Harvard physicists Federico Capasso and Steven Byrnes have proposed this idea that could revolutionize the energy industry. It is based on the simple notion that renewable energy can be generated anytime heat flows from a hotter body to a cooler one.
Infrared radiation, emitted from the Earth at night, could generate electricity as it is released back into space. Current solar cells collect solar energy in daytime, and could be coupled with an emissive energy harvester (EEH) to provide power at night, as well.
"It's not at all obvious, at first, how you would generate DC power by emitting infrared light in free space toward the cold. To generate power by emitting, not by absorbing light, that's weird. It makes sense physically once you think about it, but it's highly counter-intuitive," Capasso said in a press release.
The team identified two possible models for such an electrical generator. One idea is to use modified cells to capture infrared radiation. This is called thermal EEH, and would operate with the Earth acting as a hot plate, with a cool plate placed above the ground. This would be made form a material that would quickly radiate thermal energy into the air.
"[Y]ou get an electric current directly from the radiation process, without the intermediate step of cooling a macroscopic object," Byrnes said.
Power delivered by such a device would likely be low, but would draw nearly clean energy from heat that is now just going to waste. Still, the concept is a long way from realization. The team is not sure how much energy can be produced by the process, even if a working model could be constructed.

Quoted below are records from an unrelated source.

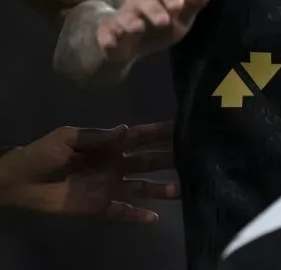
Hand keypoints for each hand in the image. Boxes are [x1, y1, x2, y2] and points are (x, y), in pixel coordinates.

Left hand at [0, 121, 178, 222]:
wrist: (19, 182)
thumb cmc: (43, 153)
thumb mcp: (69, 137)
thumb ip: (98, 136)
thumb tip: (127, 130)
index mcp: (110, 144)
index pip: (141, 137)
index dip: (161, 132)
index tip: (184, 127)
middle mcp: (116, 164)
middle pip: (149, 161)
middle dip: (171, 158)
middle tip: (196, 157)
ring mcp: (110, 186)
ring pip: (143, 187)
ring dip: (162, 189)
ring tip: (184, 189)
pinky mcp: (100, 207)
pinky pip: (123, 211)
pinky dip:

"It is possible to harvest energy from Earth's thermal infrared emission into outer space. We calculate the thermodynamic limit for the amount of power available, and as a case study, we plot how this limit varies daily and seasonally in a location in Oklahoma," wrote the authors of the article accompanying the study.
How to collect energy from the infrared heat of the Earth is profiled in the Proceedings of the National Academy of Sciences.